The five works in the current exhibition—which are accompanied by a video on Hague’s life and art—are prime examples of his mature sculpture. Carved from boles of trees and standing roughly from four to six feet high, the works are enhanced and purified composites of natural forms, compounded sweeps and interactions of wood, as if individual growths had intersected and passed through each other, fashioning an impossible but entirely plausible architecture of timber.
Thus appears the quality of Hague’s principle of abstraction, but as with all abstraction, it is not the quality of the non-representation that is revealing of artist’s aesthetic, but rather the quality that vitiates the evident abstract intent—the quality that worms to the heart of all ambitions not to represent.
Abstract sculpture, when it has been raised to the point of a true aesthetic efficacy, operates according to a principle of reference, as, in the end, all abstraction must. Sculpture that holds no clear resemblance to anything in observable nature reflects rather a resemblance to what is not to be found in nature. There is—presumed by the practice and voiced overtly by Henry Moore—a catalogue of forms available to the imagination that is universally shared: shapes, as Moore wrote, “to which everyone is subconsciously conditioned and to which they can respond if their conscious control does not shut them off.” There is a vocabulary of pure form that the sculptor may rifle and exploit, and to which the witness of the work may refer.

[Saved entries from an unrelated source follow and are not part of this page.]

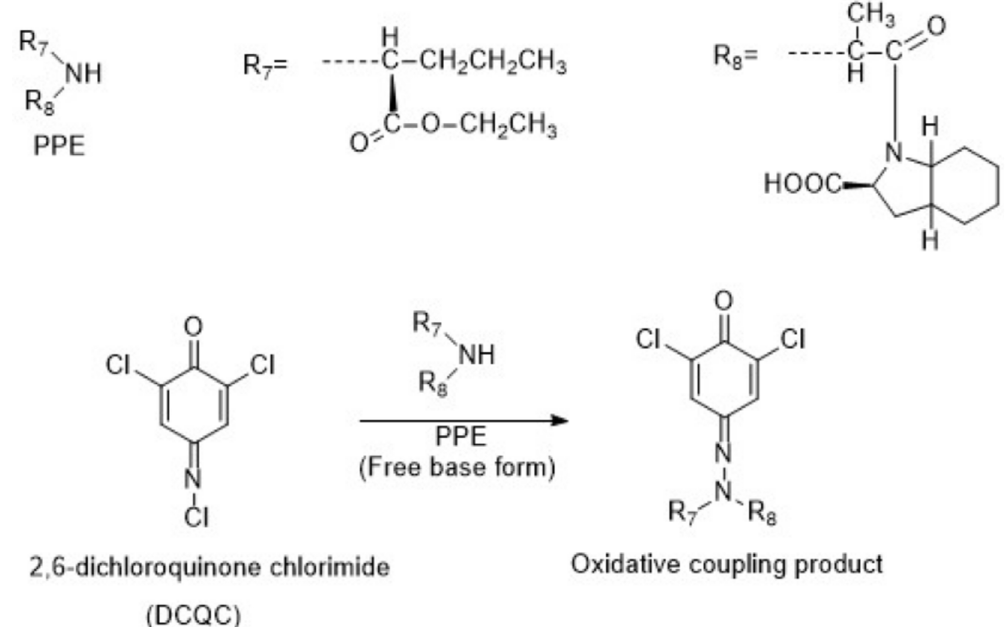
SCHEME 1 - Formation of oxidative coupling product between drug (PPE) and DCQC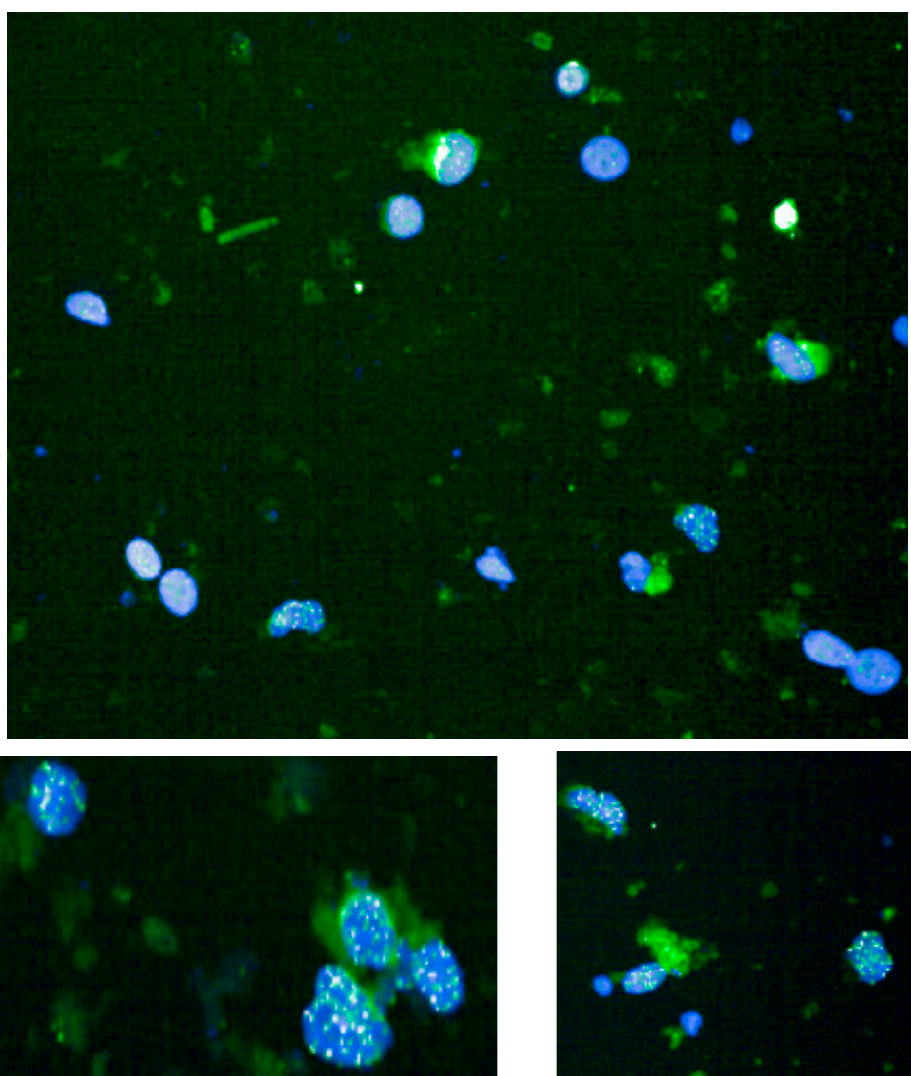
Figure 1. Representative TAT images. Both the DAPI-stained nuclei (blue) and the fluorescently labeled telomeric spots (white spots) inside each nucleus can be seen in the images below. The cells were obtained from the corresponding tissue samples of the study participants.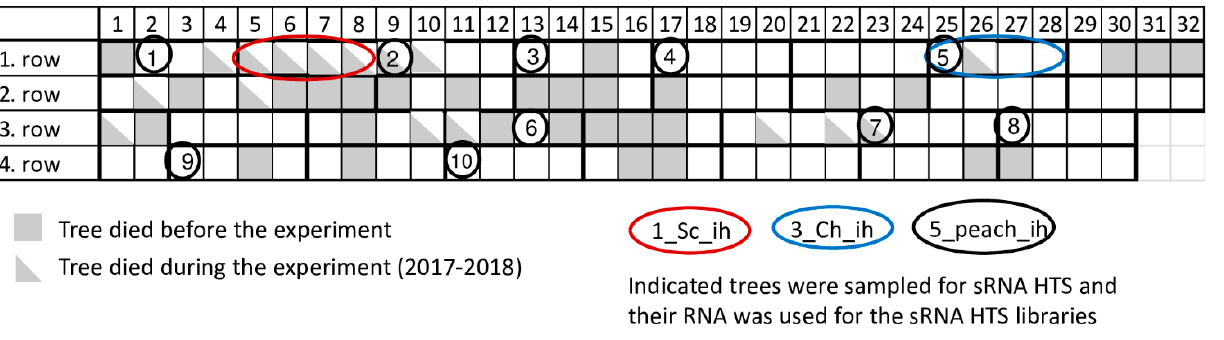
Figure 1. Schematic representation of the isolator, where investigated peach trees were grown.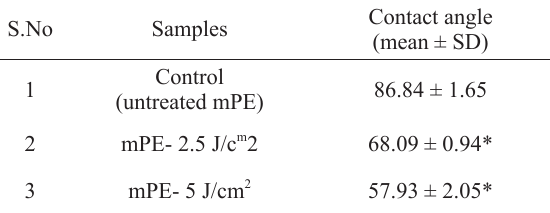
Mean contact angles of the mPE, mPE-2.5 J/cm 2 and mPE-5 J/cm 2 treated samples (*mean differences were significant compared with untreated mPE (p< 0.05)).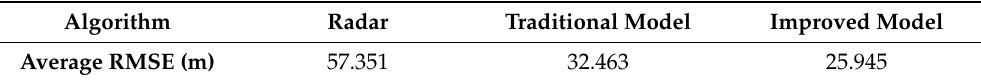
Figure 6. Comparison of fusion models. Table 1. Comparison of average data for fusion models.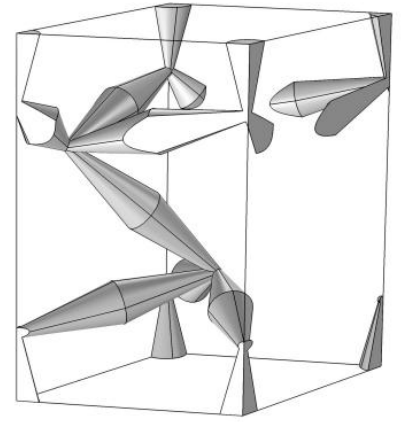
Figure 11. The primitive cell with P 1 and P 2 moving in opposite directions horizontally. The structural and geometric parameters also affect the band gaps, as shown in Figure 12. The effects of η c on the band gap are shown in Figure 12a with d = 0.02 l , D = 0.1 l , and θ = 0. Compared with Figure 10a, smaller η c can lead to band gaps and the average band width is larger. The performance of the primitive cell with P 1 and P 2 moving in opposite directions is much better than only moving one of them. By exploring the band gaps with θ when η c = 0.4, the band gaps change little with θ , as shown in Figure 12b. The relationships of band gaps with d and D are shown in Figure 12c,d, which are similar to the pentamode band in Figure 4. The parameter η c = 0.35 for both cases, D = 0.1 l for Figure 12c, and d = 0.02 l for Figure 12d. Too large and too small d or D values both narrow the band width of the gap. Proper values of d and D need to be explored if a wide band gap is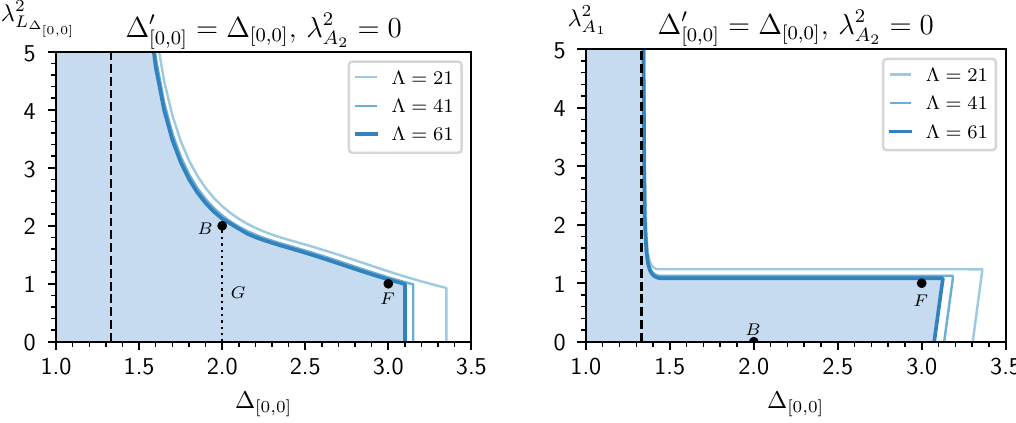
Figure 3 . Left: upper bound on the OPE coe(cid:14)cient of the isolated long as a function of its dimension (cid:1) . Right: upper bound on the OPE coe(cid:14)cient of the [ A 1 ] j =1 = 2 [0 ; 0] function of the dimension of the (cid:12)rst long (cid:1) & 2. The upper bound of both OPE coe(cid:14)cients diverges for (cid:1) (cid:1) = (cid:1) 0 [1 ; 0] [1 ; 0] represented with a vertical dashed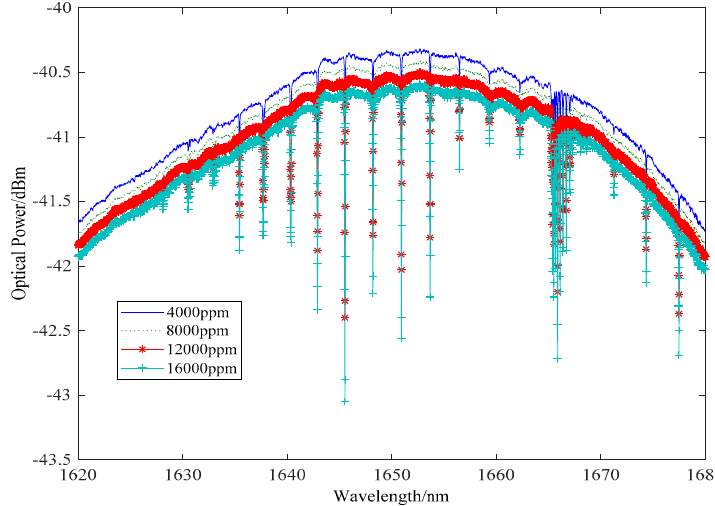
Figure 4. Spectra of four concentrations of methane gas.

And from those forms come associations, connections to meanings and feelings that become evident only when the artist has reified them and raised them to conscious attention. Those connections are what Herbert Read called “correspondences”: “real but irrational associations between disparate objects.” “Irrational” is difficult to construe in this claim: if the associations are reproducible, then they are rational; if they are not repeatable, then they are indiscernible. However, what can be detected is that “correspondences” are relationships between things which are otherwise unrelated, relationships that exist only under the aegis of the artistic mood—and that is a principle of organization which is of the essence of Modernism, in all the arts.